Corpo do artigo
Caros colegas rappers e músicos, atores e humoristas, apresentadores e radialistas, desportistas e criadores de conteúdo digital, homens com influência, admirados pelo público e que se importam, empatizam e estão solidários com as mulheres.
Querendo acreditar que vocês ainda estão em maioria e que as minhas palavras encontrarão eco nas vossas consciências, escrevo para apelar à vossa participação ativa na luta contra a misoginia declarada, promovida por homens como vocês, junto de adolescentes e jovens altamente influenciáveis.

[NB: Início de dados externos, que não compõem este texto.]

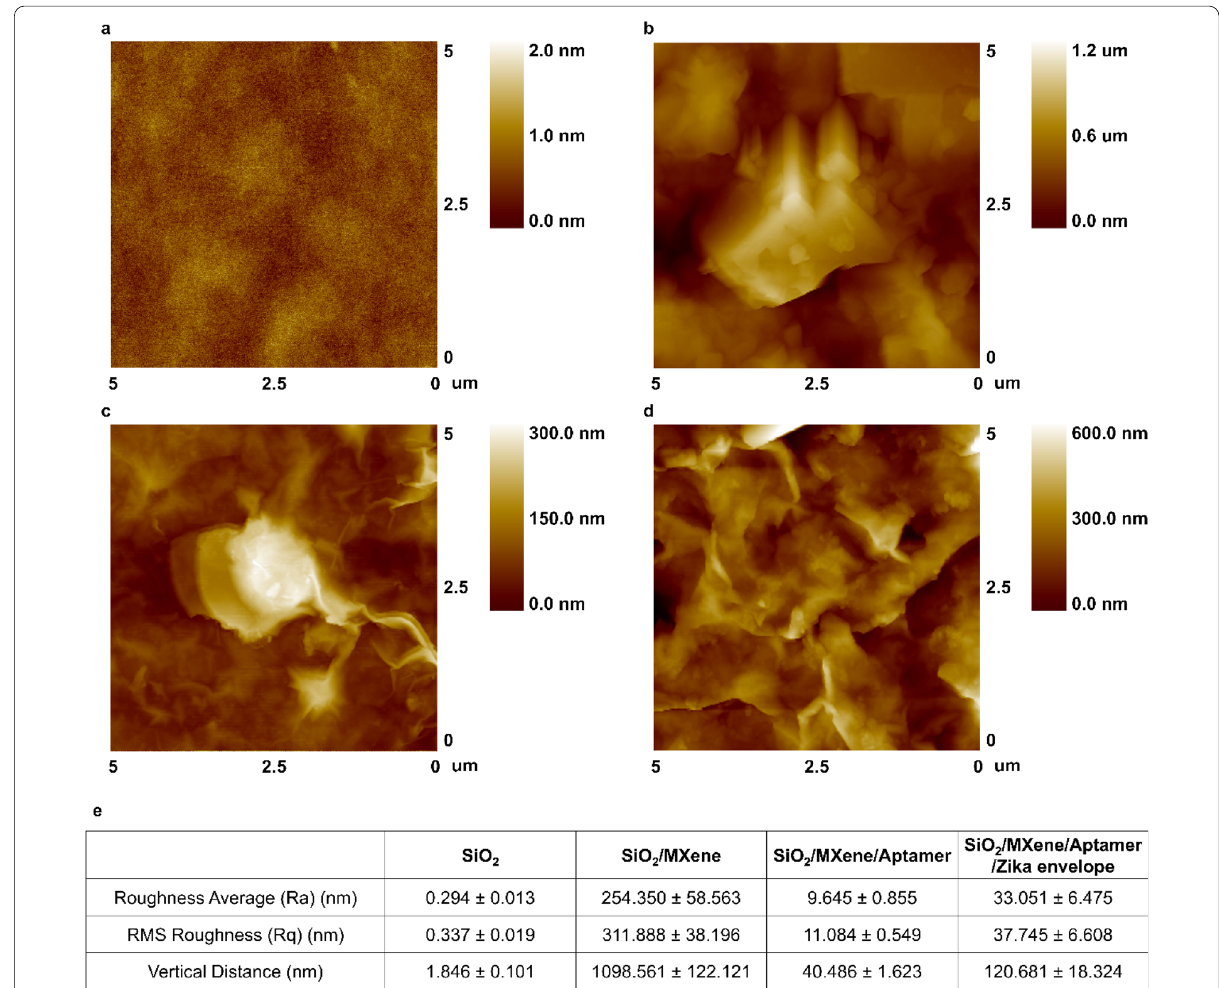
Fig. 3 a AFM image of SiO 2 substrate; b AFM image of MXene on SiO 2 substrate; c AFM image of MXene, Aptamer on SiO 2 substrate; d AFM image of MXene, Aptamer, and Zika virus envelope protein on SiO 2 substrate; e Surface Analysis of SiO 2 , MXene, Aptamer, Zika virus envelope protein using Roughness average, RMS and vertical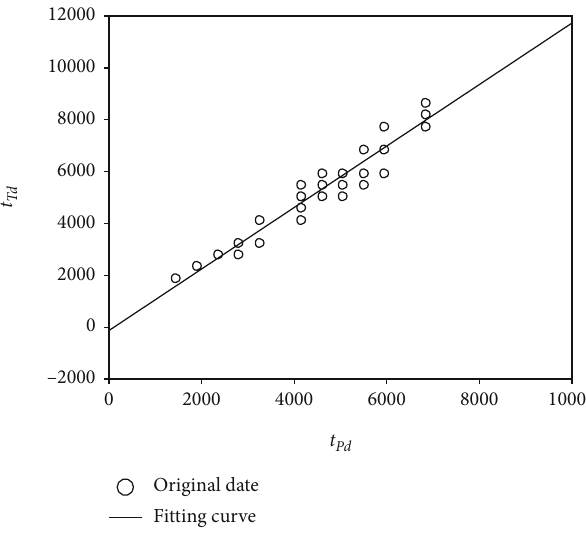
Figure 11: Linear fi tting of data.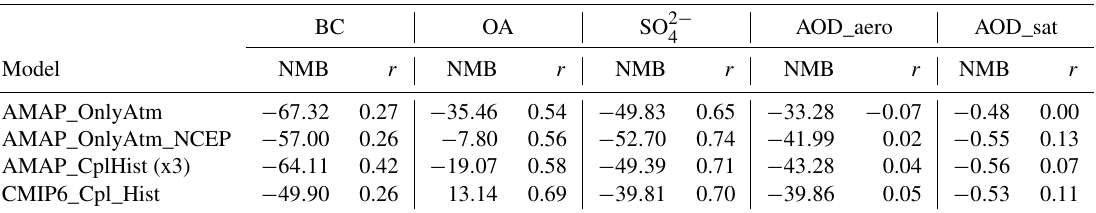
Table 2. Annual mean normalized mean bias (NMB: %) and correlation coefficients ( r ) for the recent past simulations in the GISS-E2.1 model ensemble during 1995–2014 for BC, OA, SO 2 − , and 2008/09–2014 for AOD550 from AERONET and satellites. 4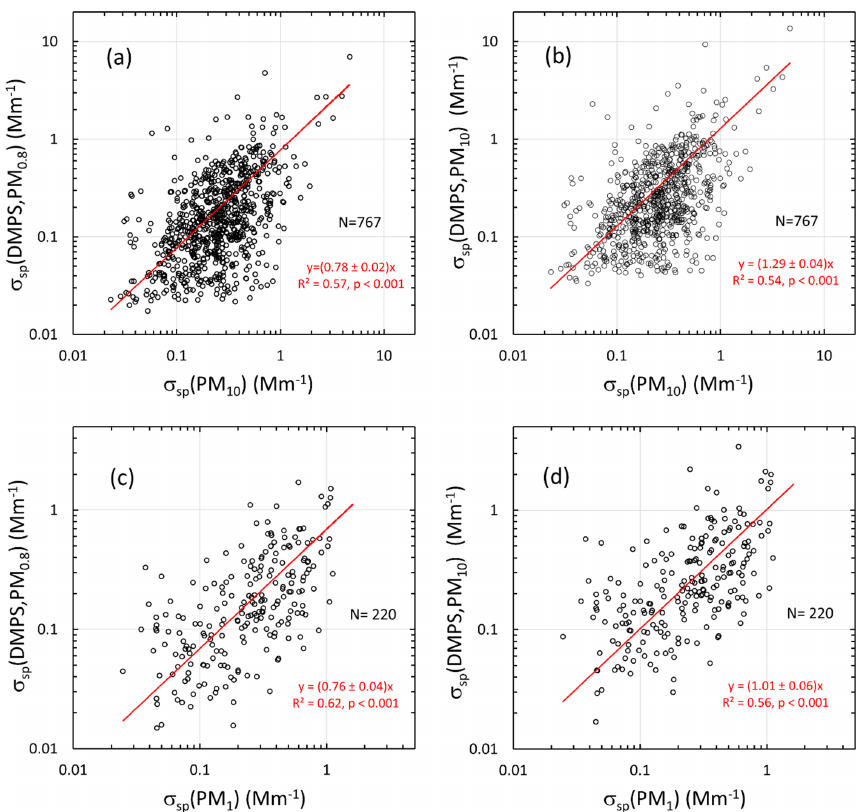
Figure 8. Comparison of scattering coefficients calculated from the DMPS vs. scattering coefficients calculated from the PM 1 and PM 10 filter sample data at Dome C, all at λ = 550nm. The scattering coefficients calculated from the DMPS data were averaged for the sampling times of the PM 1 and PM 10 samples and interpolated to λ = 550nm. (a) Lower estimate of σ sp ( = σ sp (DMPS, PM 0 . 8 )) vs. σ sp (PM 10 ), (b) up- per estimate of σ sp ( = σ sp (DMPS,PM 10 )) vs. σ sp (PM 10 ), (c) σ sp (DMPS, PM 0 . 8 )) vs. σ sp (PM 1 ), and (d) σ sp (DMPS,PM 10 )) vs. σ sp (PM 1 ). N : number of data points. The red line shows the linear regression line that is forced through zero. The regression equations show the slope ± standard error of the slope, the squared correlation coefficient, and the p value of the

Estes gurus da masculinidade tóxica promovem o ressentimento dos jovens, fazendo da liberdade das mulheres a suposta causa dos seus insucessos e frustrações. São homens perigosos que, aproveitando-se das inseguranças destes adolescentes, promovem discursos de ódio que vilanizam e desumanizam as mulheres, ao ponto de legitimarem atos de violência, controlo e abuso sexual.Querem ganhar à custa deste exército de jovens ressentidos, incitar à violência e fazer retroceder os direitos e liberdades duramente conquistados pela luta feminista. As consequências desta lavagem cerebral já são visíveis na “vida real” e, como podemos ler todos os dias nas notícias, a situação é preocupante.

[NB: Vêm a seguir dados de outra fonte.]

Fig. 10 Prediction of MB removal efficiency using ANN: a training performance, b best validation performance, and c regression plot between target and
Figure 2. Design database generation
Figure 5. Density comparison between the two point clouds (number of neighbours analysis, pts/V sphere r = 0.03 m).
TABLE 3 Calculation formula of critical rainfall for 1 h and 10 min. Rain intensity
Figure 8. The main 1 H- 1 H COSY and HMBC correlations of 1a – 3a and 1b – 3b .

Num país em que já tínhamos números chocantes de violência doméstica e uma falta de condenação real dos crimes de violência sexual, é especialmente grave que, entre as camadas mais jovens, ainda se promovam, ideológica e declaradamente, este tipo de crimes.Mal vimos a ponta do icebergue e todos os estudos indicam que as próximas gerações de rapazes (criadas com Youtube e pornografia desde uma idade muito precoce) tenham tendência a ser mais sexistas, conservadoras e próximas da agenda da extrema-direita.
Posto isto, faço o apelo para que a vossa influência seja parte da solução. Cabe a homens como vocês mostrar que a masculinidade não tem de ser violenta ou predatória, que há muitos outros modelos possíveis, livres da imposição da virilidade brutal e competitiva. Cabe-vos mostrar que os direitos e as liberdades das mulheres não competem com os vossos e que uma sociedade menos sexista liberta também os homens. Cabe-vos aproveitar a vossa visibilidade para serem aliados na luta contra a violência de género.
Não queremos a vossa proteção, dispensamos príncipes em cavalos brancos, queremos antes a vossa solidariedade, o vosso empenho, o vosso posicionamento, ou seja, que façam o mínimo, o básico, o óbvio, que é estar do lado da igualdade, da justiça e dos direitos humanos.Vocês têm o poder de ditar o que é “cool”, de definir tendências, esgotam salas, enchem estádios, são os mais ouvidos, os mais admirados, os mais celebrados, tenho a certeza de que podem fazer mais do que têm feito. Acreditem, o vosso silêncio tem sido ensurdecedor e metade do vosso público já reparou.